Borders and Crossings

Inua Ellams
Fuel at Under the Radar Festival
Public Theater, New York

Inua Ellams Credit: Fuel

This 30-minute combination of two very short poems and a pair of rather longer poetic dramas focuses on the plight of refugees, a popular subject for often unflattering news headlines through the summer and autumn.

The thoughtful writings of Inua Ellams are delivered for Fuel via Zoom as part of the Public Theater’s annual Under the Radar Festival, which this year is taking place wholly online and is free.

Bijan Sheibani directs Mylène Gomera and Ṣọpẹ́ Dirisu in the pair of dramas, the first tragic and shocking, the second somehow hopeful and amusing.

Dolphins follows the attempts by a trio of teenagers from Eritrea to find sanctuary in Europe. Starting out in a Sudanese refugee camp, new friends Senebesh and Dani are innate storytellers informally adopted by the more streetwise Abbas, who takes them under his wing.
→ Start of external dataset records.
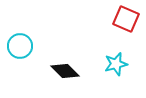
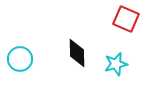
cyan circle: moved 13 px down
black diamond: moved 12 px right, 18 px up; rotated 44 degrees clockwise
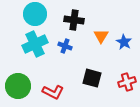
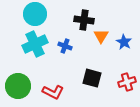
black cross: moved 10 px right
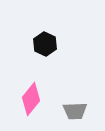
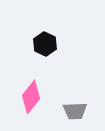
pink diamond: moved 2 px up
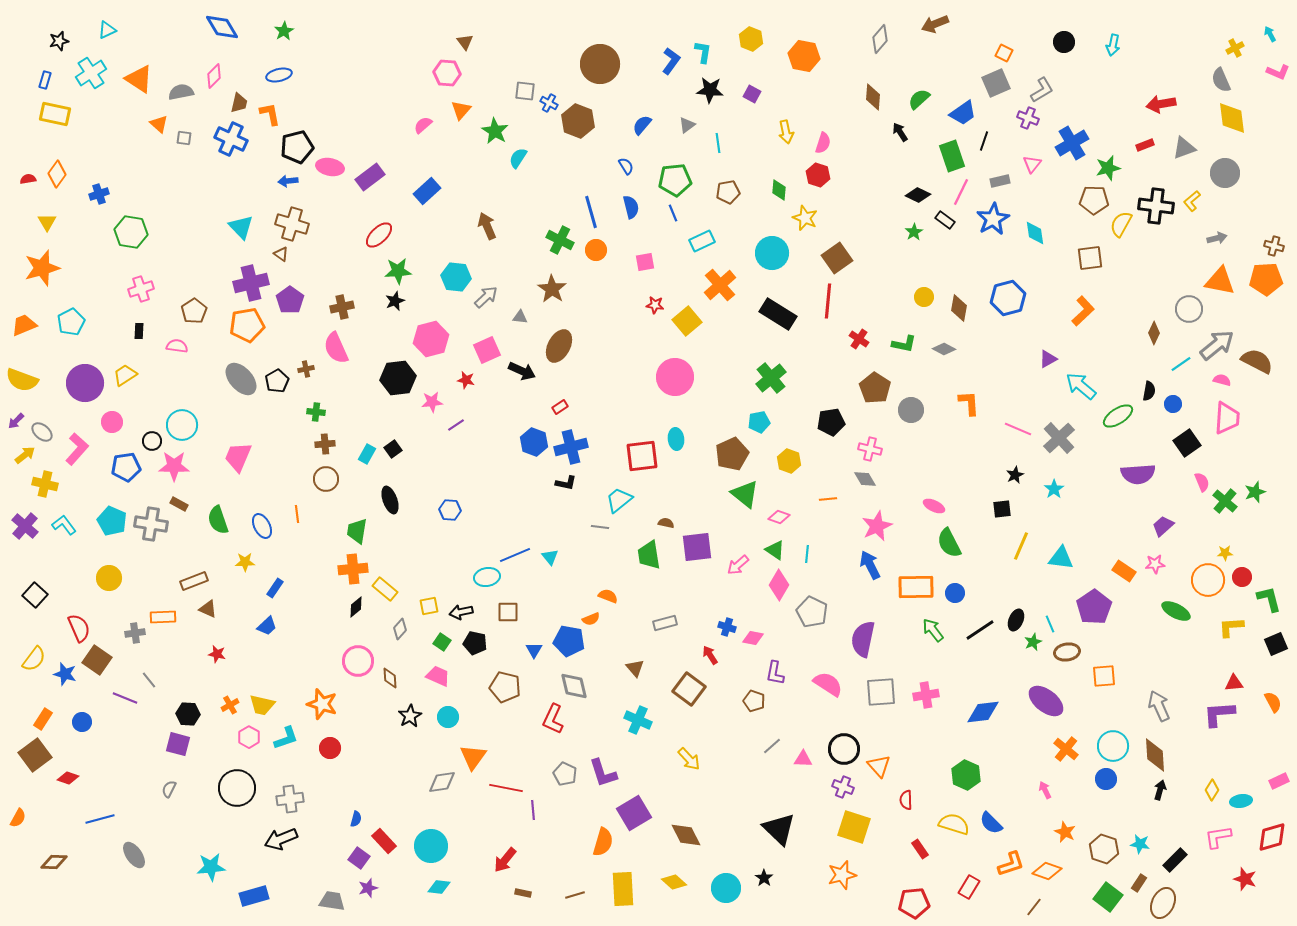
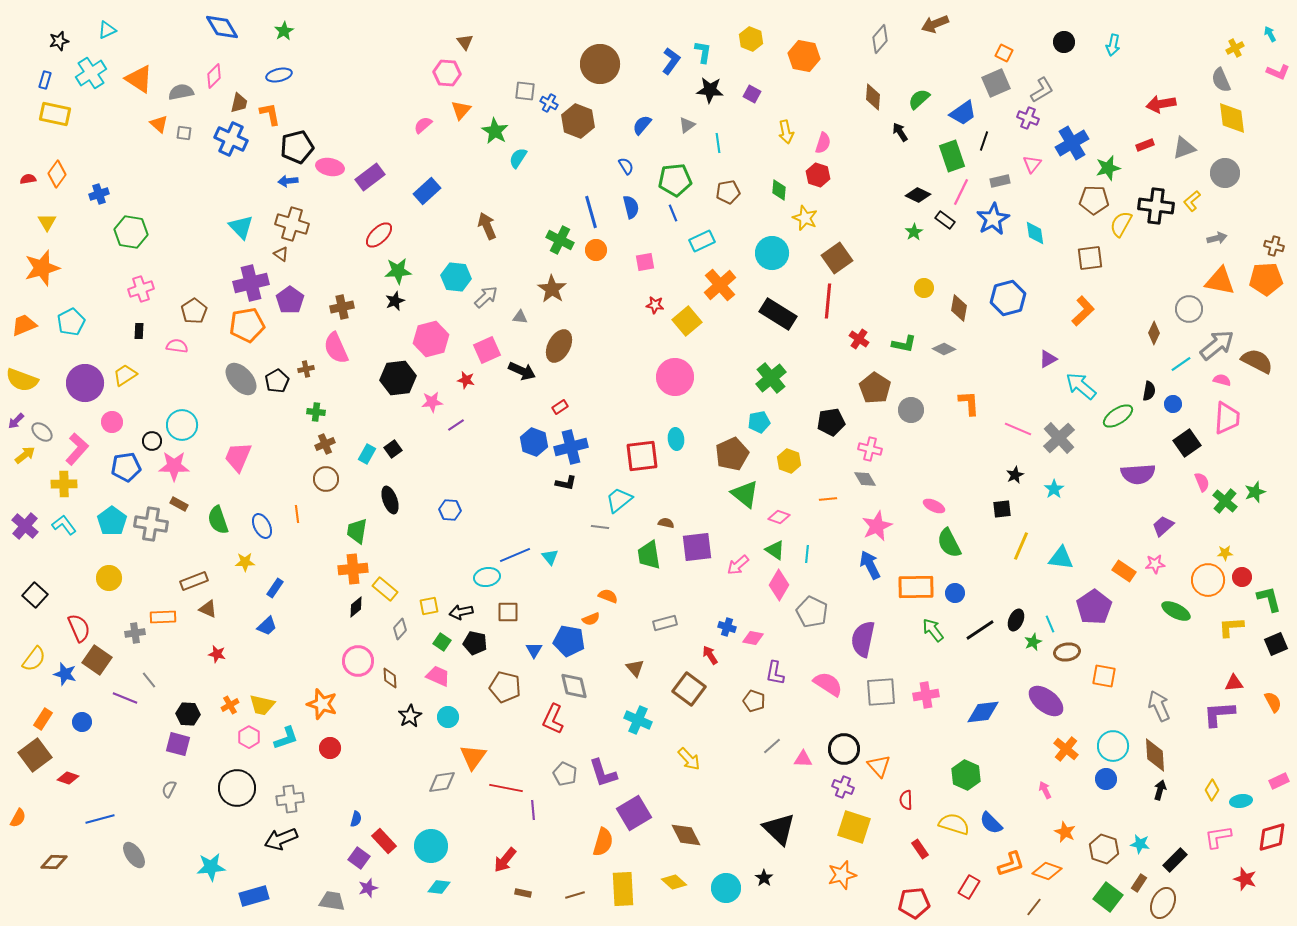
gray square at (184, 138): moved 5 px up
yellow circle at (924, 297): moved 9 px up
brown cross at (325, 444): rotated 18 degrees counterclockwise
yellow cross at (45, 484): moved 19 px right; rotated 15 degrees counterclockwise
cyan pentagon at (112, 521): rotated 12 degrees clockwise
orange square at (1104, 676): rotated 15 degrees clockwise
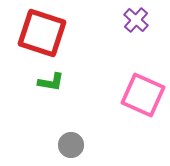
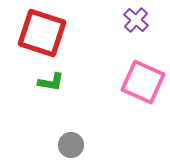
pink square: moved 13 px up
Losing companions on a constant basis, they cross the desert in an over-stuffed lorry, eventually arriving in Tripoli. This is only the start of the travellers’ woes, since they then need to raise funds for a perilous ride in a boat too flimsy to reach their destination of Lampedusa. The story is literally shocking, only redeemed by the news that Senebesh has been relating her side of the tale years later from home in England.

Icarus is connected, picking up the baton in Lampedusa where the occupants of the refugee camp have a single goal in mind: crossing a short stretch of the Mediterranean to reach the Italian mainland. Ikenna, aka Rust, is a sparky girl who has inherited her father’s mechanical and engineering skills and puts them to good use.

While others bemoan their fates and wait for something good to happen, knowing that in reality they are as likely to be returned home as allowed entry to the new Nirvana, she takes positive action. Her two names rather give the game away in that this young, gender-swapped latter-day Icarus builds herself wings and soars off a cliff heading for a new life.

Anyone who knows the myth may second-guess the final outcome but, if nothing else, this imaginative piece does not end with the heroine flying too close to the sun.

There can be little doubt that, when writing Borders and Crossings, Inua Ellams’s primary goal was to raise awareness of the perils faced by those attempting to reach the United Kingdom (and other European countries) seeking asylum.

The stomach-churning descriptions in Dolphins deliberately use extreme situations and images but will undoubtedly hit the target with anyone except the most hard-hearted in society. Sadly, that group is prominent in governments that decide whether asylum seekers are treated as human beings or greedy foreigners keen to milk our civilised society.